Here's a VASTLY more likely reason why MS doesn't want to make it easy to disable PR's: Lock-in. Microsoft wants to encourage users to use GitHub for everything involved in software engineering, end-to-end. Because if you do so, leaving GitHub becomes a lot harder, because GitHub has your PR history, your issue history, and is hosting your wiki, etc etc.
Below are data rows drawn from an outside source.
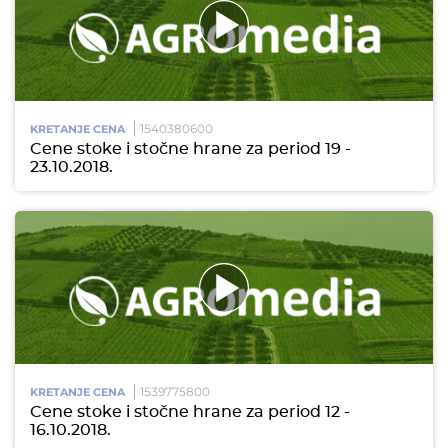
1540380600
KRETANJE CENA
Cene stoke i stočne hrane za period 19 -
23.10.2018.
1539775800
KRETANJE CENA
Cene stoke i stočne hrane za period 12 -
16.10.2018.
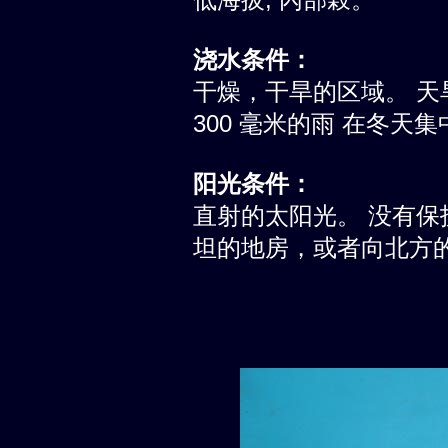
浇水条件：
干燥，干旱的区域。 天旱
300 毫米的雨 在冬天集
阳光条件：
直射的太阳光。 没有
坦的地房，或者向北方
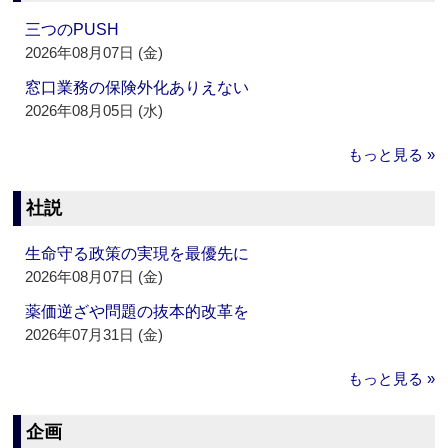
三つのPUSH
2026年08月07日 (金)
窓口業務の保険外化ありえない
2026年08月05日 (水)
もっと見る »
社説
生命守る政策の実現を最優先に
2026年08月07日 (金)
薬価逆ざや問題の抜本的改革を
2026年07月31日 (金)
もっと見る »
企画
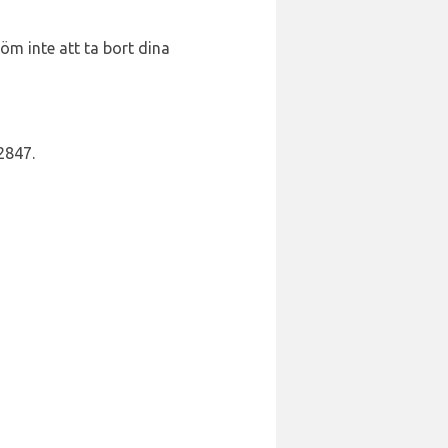
löm inte att ta bort dina
2847.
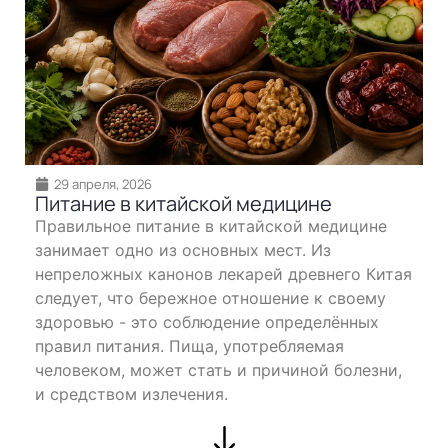
29 апреля, 2026
Питание в китайской медицине
Правильное питание в китайской медицине
занимает одно из основных мест. Из
непреложных канонов лекарей древнего Китая
следует, что бережное отношение к своему
здоровью - это соблюдение определённых
правил питания. Пища, употребляемая
человеком, может стать и причиной болезни,
и средством излечения.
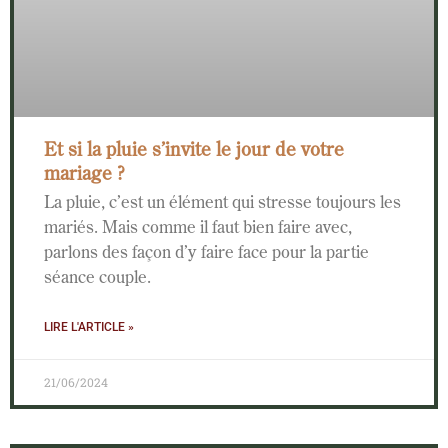
Et si la pluie s’invite le jour de votre
mariage ?
La pluie, c’est un élément qui stresse toujours les
mariés. Mais comme il faut bien faire avec,
parlons des façon d’y faire face pour la partie
séance couple.
LIRE L'ARTICLE »
21/06/2024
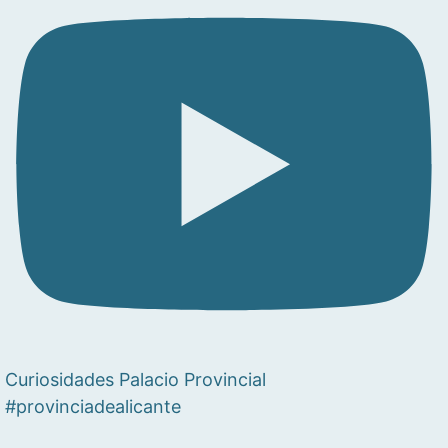
Curiosidades Palacio Provincial
#provinciadealicante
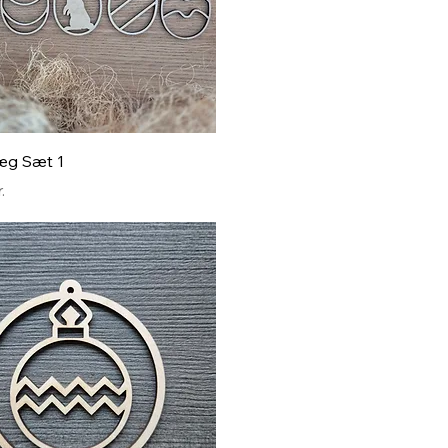
Hurtigvisning
æg Sæt 1
.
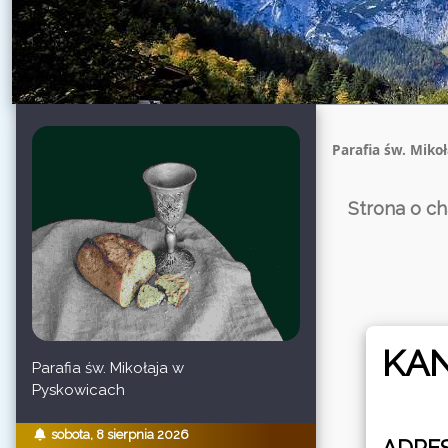
Parafia św. Miko
Strona o ch
KAN
Parafia św. Mikołaja w
Pyskowicach
sobota, 8 sierpnia 2026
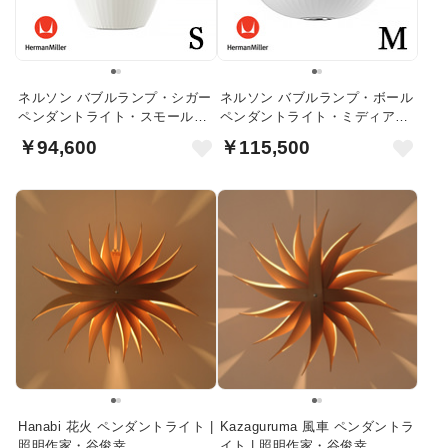
ネルソン バブルランプ・シガー
ネルソン バブルランプ・ボール
ペンダントライト・スモール｜
ペンダントライト・ミディアム
ハーマンミラー
｜ハーマンミラー
￥94,600
￥115,500
Hanabi 花火 ペンダントライト |
Kazaguruma 風車 ペンダントラ
照明作家・谷俊幸
イト | 照明作家・谷俊幸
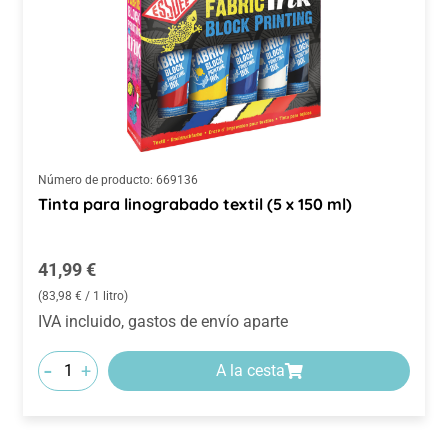
Número de producto:
669136
Tinta para linograbado textil (5 x 150 ml)
Precio normal:
41,99 €
(83,98 € / 1 litro)
IVA incluido, gastos de envío aparte
-
+
A la cesta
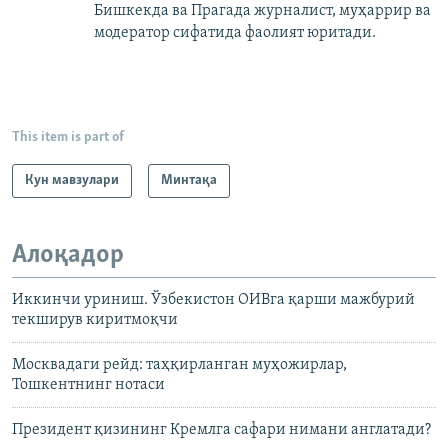
Бишкекда ва Прагада журналист, муҳаррир ва
модератор сифатида фаолият юритади.
This item is part of
Кун мавзулари
Минтақа
Алоқадор
Иккинчи уриниш. Ўзбекистон ОИВга қарши мажбурий
текширув киритмоқчи
Москвадаги рейд: таҳқирланган муҳожирлар,
Тошкентнинг нотаси
Президент қизининг Кремлга сафари нимани англатади?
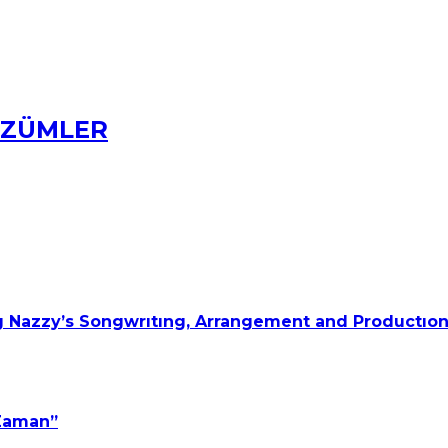
ÇÖZÜMLER
 Nazzy’s Songwrıtıng, Arrangement and Productıon
 Zaman”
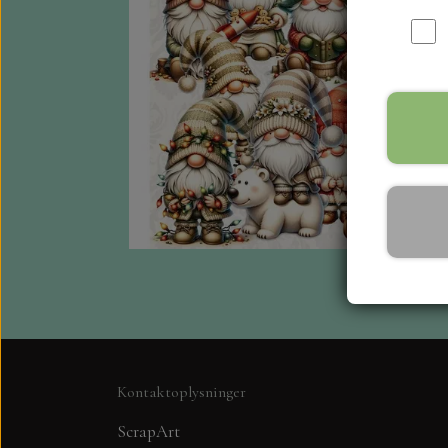
Kontaktoplysninger
ScrapArt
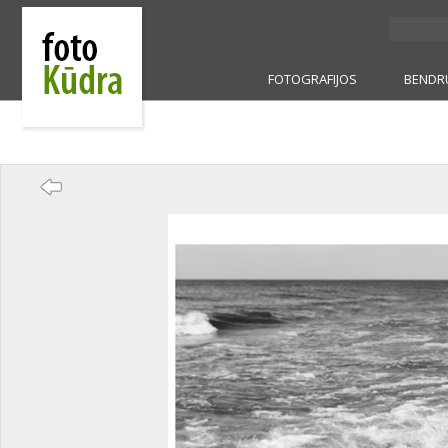
FOTOGRAFIJOS
BENDR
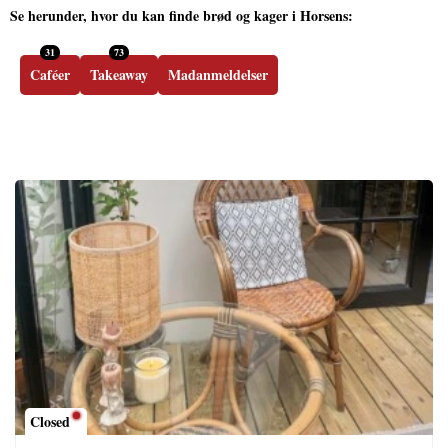
Se herunder, hvor du kan finde brød og kager i Horsens:
31
73
Caféer
Takeaway
Madanmeldelser
Closed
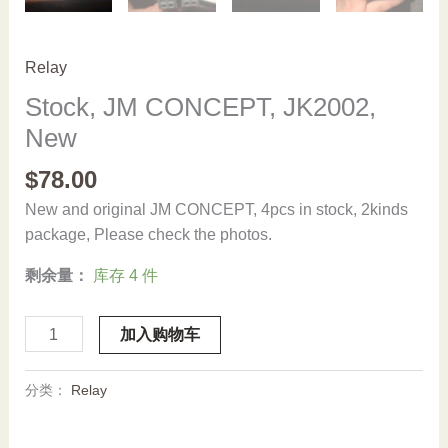
Relay
Stock, JM CONCEPT, JK2002,
New
$
78.00
New and original JM CONCEPT, 4pcs in stock, 2kinds
package, Please check the photos.
剩余量：
库存 4 件
Stock,
加入购物车
JM
CONCEPT,
分类：
Relay
JK2002,
New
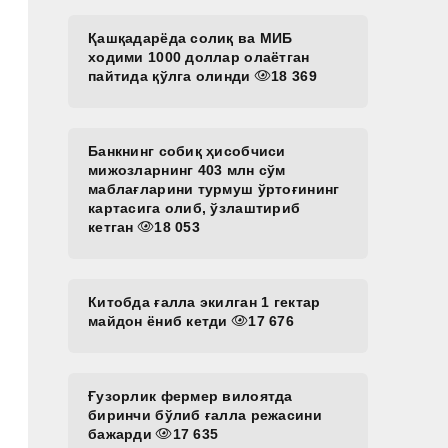
Қашқадарёда солиқ ва МИБ
ходими 1000 доллар олаётган
пайтида қўлга олинди
18 369
Банкнинг собиқ ҳисобчиси
мижозларнинг 403 млн сўм
маблағларини турмуш ўртоғининг
картасига олиб, ўзлаштириб
кетган
18 053
Китобда ғалла экилган 1 гектар
майдон ёниб кетди
17 676
Ғузорлик фермер вилоятда
биринчи бўлиб ғалла режасини
бажарди
17 635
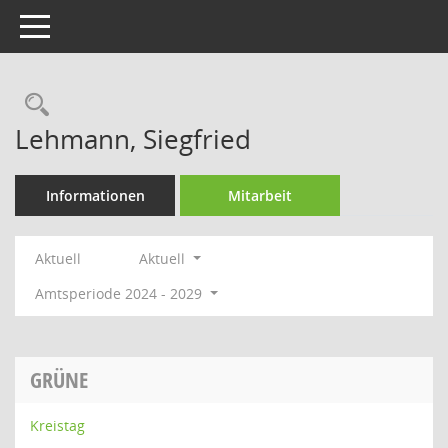
Toggle navigation
Rechercheauswahl
Lehmann, Siegfried
Informationen
Mitarbeit
Aktuell
Aktuell
Amtsperiode 2024 - 2029
GRÜNE
Kreistag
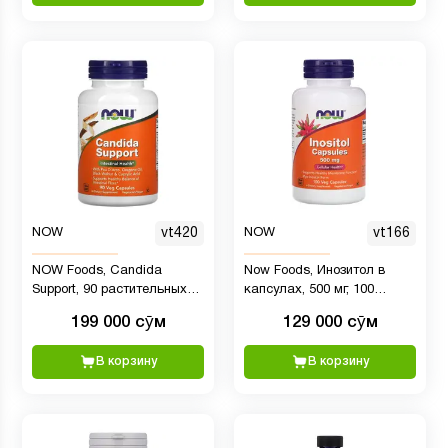
NOW
vt420
NOW
vt166
NOW Foods, Candida
Now Foods, Инозитол в
Support, 90 растительных
капсулах, 500 мг, 100
капсул
вегетарианских капсул
199 000 сӯм
129 000 сӯм
В корзину
В корзину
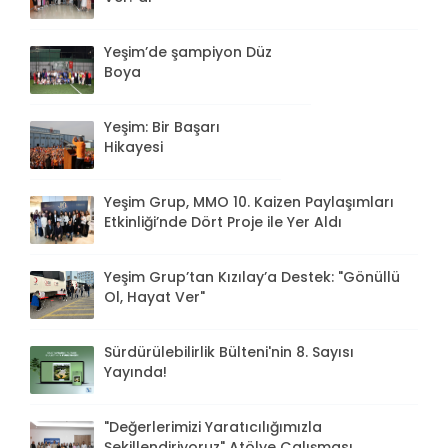
Yeşim’de şampiyon Düz
Boya
Yeşim: Bir Başarı
Hikayesi
Yeşim Grup, MMO 10. Kaizen Paylaşımları
Etkinliği’nde Dört Proje ile Yer Aldı
Yeşim Grup’tan Kızılay’a Destek: "Gönüllü
Ol, Hayat Ver"
Sürdürülebilirlik Bülteni'nin 8. Sayısı
Yayında!
"Değerlerimizi Yaratıcılığımızla
Şekillendiriyoruz" Atölye Çalışması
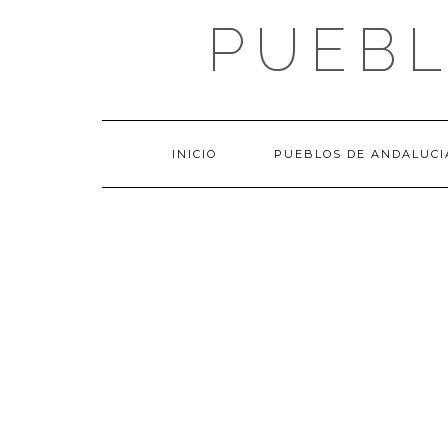
Saltar
PUEBL
al
contenido
INICIO
PUEBLOS DE ANDALUCI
This is not the same thing as "engagement", it already has a term, and that term is "lock-in". (Apropos: I consider PR discussions to be indispensably valuable in finding out why some particular line of code looks like it does: Finding the PR that introduced it and looking at the discussion is a great way to find out the motivation of the original author.)
MS does not like users that purely use GitHub as a mirror and don't use any of the GH-specific features, because those users can trivially migrate their code to another hosting provider if MS ever decides to do something silly like charge them.
Engagement makes no sense whatsoever as a motivation to not let users disable PR's. Lock-in makes perfect sense.